* **Work task**
Every line of the entries below that carries the string "beaten" should be copied.

Dataset entries
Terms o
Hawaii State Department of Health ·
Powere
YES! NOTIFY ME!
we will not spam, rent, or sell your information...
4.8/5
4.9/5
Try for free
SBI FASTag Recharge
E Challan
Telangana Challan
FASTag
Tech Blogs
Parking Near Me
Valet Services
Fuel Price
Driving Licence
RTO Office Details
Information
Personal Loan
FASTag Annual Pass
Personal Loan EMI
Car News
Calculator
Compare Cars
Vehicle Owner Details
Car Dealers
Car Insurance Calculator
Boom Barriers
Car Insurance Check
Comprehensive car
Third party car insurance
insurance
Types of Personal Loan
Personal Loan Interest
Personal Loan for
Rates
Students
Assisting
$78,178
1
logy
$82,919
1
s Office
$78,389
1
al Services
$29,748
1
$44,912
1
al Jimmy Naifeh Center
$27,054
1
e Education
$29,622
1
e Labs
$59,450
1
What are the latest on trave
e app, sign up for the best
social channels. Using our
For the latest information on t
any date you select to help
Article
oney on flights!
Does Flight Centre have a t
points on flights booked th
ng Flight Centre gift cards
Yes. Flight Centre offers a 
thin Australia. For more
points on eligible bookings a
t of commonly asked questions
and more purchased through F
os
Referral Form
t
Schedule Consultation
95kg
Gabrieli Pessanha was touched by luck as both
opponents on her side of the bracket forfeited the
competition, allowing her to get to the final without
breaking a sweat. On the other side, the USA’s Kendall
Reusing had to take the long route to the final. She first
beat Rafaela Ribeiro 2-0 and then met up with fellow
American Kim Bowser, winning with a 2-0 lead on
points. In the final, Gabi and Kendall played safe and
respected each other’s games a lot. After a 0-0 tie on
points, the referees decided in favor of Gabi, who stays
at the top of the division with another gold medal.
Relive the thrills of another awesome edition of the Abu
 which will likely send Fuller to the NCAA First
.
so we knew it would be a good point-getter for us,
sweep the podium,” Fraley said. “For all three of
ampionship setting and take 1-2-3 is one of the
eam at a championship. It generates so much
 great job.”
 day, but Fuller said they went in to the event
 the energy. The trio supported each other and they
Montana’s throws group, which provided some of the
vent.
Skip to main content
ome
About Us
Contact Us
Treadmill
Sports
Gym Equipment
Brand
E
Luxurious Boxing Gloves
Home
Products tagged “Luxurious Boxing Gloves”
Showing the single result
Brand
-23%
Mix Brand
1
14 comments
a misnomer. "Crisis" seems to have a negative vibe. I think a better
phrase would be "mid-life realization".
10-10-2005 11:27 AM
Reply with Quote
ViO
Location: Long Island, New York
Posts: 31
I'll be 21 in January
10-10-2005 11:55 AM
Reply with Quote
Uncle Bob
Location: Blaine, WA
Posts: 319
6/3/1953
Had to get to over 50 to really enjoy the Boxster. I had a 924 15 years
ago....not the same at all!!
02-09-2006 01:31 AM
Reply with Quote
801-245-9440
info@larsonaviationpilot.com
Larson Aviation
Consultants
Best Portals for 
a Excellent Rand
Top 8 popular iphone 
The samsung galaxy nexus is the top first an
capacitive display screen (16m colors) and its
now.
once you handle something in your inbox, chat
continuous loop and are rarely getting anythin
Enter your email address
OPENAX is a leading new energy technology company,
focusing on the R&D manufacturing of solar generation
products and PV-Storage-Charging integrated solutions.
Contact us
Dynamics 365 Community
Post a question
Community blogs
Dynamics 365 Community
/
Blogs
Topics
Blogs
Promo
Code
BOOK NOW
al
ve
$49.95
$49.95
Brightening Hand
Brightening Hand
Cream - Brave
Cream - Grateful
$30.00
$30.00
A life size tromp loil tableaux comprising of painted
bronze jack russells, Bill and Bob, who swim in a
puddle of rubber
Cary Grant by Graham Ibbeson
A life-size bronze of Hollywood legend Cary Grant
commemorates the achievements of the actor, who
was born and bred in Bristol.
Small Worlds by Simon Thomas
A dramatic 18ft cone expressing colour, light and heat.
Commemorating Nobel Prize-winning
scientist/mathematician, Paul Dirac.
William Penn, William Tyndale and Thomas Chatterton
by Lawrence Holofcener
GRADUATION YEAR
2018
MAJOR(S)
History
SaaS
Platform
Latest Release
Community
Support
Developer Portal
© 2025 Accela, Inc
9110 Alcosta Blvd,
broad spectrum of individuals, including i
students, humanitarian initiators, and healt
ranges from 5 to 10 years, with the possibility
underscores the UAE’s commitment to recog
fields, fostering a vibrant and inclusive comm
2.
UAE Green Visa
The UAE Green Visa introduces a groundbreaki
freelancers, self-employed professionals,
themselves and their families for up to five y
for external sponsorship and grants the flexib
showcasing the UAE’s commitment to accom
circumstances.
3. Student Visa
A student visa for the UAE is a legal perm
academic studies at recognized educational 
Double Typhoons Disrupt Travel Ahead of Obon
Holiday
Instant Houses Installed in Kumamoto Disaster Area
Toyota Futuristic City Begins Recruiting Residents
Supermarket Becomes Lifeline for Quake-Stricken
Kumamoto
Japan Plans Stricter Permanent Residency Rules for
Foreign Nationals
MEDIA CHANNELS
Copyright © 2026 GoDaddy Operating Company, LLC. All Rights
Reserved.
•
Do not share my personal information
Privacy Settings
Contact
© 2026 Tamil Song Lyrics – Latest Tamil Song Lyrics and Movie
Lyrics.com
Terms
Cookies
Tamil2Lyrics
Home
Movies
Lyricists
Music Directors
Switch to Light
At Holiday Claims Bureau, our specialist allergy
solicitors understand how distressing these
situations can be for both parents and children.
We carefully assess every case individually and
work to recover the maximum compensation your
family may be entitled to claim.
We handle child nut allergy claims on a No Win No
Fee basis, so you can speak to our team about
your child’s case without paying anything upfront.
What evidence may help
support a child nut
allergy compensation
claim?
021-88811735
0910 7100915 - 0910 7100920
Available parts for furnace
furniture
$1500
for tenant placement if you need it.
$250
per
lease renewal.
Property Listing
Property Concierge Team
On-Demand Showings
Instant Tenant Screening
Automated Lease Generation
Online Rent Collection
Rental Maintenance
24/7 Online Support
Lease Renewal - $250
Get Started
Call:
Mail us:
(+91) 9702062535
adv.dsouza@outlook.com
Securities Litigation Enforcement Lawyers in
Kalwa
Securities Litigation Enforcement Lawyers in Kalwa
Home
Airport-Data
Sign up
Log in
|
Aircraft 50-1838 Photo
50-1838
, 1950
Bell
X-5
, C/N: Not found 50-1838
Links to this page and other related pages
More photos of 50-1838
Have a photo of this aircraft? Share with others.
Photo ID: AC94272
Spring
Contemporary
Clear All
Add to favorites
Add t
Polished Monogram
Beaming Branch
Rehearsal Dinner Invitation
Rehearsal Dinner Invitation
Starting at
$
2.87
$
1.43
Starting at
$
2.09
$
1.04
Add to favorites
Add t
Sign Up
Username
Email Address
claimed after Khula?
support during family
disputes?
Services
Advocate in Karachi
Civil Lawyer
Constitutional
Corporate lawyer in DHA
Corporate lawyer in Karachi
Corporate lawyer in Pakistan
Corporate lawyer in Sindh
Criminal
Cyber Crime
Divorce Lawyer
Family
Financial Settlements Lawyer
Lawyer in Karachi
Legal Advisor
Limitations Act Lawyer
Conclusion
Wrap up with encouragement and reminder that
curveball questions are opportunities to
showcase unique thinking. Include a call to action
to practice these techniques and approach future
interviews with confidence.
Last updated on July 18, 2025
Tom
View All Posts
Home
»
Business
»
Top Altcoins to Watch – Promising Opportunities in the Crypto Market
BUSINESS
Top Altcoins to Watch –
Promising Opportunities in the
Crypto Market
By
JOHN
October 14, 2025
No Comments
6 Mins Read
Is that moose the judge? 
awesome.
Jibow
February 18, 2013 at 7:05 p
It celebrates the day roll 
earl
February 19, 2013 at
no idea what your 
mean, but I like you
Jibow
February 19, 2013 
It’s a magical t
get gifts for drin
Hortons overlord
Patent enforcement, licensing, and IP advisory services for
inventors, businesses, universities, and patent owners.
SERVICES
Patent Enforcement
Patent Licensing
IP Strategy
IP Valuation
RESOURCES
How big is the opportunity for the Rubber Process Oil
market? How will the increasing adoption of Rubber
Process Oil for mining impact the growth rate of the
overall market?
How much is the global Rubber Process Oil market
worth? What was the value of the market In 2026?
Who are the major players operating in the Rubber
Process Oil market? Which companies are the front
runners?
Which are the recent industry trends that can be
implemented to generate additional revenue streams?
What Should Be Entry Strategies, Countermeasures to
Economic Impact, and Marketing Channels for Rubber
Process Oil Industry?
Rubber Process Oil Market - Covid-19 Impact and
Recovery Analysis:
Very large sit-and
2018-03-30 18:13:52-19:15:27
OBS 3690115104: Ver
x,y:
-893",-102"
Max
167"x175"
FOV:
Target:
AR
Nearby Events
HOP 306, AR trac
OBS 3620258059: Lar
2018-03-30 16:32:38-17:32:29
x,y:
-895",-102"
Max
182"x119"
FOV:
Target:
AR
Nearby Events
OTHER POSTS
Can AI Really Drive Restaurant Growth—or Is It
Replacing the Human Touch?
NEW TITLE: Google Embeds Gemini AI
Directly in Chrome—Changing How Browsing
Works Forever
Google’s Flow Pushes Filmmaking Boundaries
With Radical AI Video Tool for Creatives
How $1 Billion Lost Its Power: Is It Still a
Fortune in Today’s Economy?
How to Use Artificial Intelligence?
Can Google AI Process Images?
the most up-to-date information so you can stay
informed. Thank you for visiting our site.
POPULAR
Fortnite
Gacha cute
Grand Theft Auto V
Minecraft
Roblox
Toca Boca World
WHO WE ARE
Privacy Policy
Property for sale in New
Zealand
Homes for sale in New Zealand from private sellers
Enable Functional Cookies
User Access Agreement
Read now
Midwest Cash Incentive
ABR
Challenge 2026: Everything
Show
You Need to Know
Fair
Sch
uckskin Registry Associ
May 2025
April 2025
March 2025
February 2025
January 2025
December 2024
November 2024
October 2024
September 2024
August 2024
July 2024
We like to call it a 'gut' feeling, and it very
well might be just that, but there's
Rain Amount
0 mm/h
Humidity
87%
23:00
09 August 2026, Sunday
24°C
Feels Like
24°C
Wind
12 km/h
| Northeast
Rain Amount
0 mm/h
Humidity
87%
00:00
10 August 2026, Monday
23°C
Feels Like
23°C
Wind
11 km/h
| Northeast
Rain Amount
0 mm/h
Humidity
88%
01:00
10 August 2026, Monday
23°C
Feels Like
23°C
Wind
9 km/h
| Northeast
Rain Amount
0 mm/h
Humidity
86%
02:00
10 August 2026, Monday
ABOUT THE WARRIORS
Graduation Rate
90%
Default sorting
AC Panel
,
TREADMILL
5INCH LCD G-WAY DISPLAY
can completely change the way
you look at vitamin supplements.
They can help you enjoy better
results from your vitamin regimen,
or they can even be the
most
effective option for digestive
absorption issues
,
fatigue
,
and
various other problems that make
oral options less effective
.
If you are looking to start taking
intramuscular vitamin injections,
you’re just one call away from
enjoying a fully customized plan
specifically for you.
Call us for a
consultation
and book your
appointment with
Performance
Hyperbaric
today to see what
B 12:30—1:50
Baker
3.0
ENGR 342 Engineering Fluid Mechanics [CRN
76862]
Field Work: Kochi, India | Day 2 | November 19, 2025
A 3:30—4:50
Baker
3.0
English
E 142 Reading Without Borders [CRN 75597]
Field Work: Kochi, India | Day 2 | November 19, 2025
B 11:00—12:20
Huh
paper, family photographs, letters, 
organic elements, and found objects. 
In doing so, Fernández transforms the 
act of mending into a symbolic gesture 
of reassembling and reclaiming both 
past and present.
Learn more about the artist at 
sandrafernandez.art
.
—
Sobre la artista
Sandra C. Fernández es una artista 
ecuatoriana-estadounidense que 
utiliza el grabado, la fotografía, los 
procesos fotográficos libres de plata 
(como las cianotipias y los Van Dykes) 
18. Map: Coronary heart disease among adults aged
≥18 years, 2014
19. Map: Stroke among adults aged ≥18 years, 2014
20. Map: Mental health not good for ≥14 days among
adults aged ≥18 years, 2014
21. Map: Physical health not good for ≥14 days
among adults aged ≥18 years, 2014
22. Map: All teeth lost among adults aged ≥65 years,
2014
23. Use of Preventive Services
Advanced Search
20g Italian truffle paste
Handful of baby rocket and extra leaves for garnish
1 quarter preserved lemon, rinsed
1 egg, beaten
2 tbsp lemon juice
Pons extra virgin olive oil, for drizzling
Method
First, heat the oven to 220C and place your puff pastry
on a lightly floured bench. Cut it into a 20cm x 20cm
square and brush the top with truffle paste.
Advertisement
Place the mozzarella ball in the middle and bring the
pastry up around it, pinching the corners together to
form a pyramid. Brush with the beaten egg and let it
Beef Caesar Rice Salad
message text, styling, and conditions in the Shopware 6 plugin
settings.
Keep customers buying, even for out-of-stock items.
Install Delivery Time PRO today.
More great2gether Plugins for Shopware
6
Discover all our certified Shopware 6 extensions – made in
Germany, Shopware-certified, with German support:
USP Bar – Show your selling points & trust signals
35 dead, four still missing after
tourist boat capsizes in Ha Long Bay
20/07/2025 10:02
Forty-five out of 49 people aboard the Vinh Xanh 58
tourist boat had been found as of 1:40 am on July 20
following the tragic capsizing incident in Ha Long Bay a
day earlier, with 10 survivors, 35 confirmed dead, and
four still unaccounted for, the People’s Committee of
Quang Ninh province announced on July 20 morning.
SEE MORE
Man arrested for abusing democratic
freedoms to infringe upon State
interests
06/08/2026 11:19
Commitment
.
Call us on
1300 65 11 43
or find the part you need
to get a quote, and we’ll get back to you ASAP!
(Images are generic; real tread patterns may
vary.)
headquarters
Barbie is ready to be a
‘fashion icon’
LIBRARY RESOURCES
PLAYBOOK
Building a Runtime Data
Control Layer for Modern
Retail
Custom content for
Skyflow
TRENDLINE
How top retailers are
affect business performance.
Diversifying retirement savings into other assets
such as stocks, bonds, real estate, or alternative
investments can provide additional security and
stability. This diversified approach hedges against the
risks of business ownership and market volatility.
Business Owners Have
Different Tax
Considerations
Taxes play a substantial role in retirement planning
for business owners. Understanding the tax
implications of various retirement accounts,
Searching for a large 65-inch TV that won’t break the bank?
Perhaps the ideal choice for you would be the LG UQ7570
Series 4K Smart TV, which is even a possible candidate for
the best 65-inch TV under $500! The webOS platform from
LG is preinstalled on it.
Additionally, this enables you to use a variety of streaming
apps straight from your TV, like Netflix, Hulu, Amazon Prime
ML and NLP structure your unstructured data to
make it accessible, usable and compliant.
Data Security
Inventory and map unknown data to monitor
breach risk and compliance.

* **Response to this task**
1 egg, beaten
form a pyramid. Brush with the beaten egg and let it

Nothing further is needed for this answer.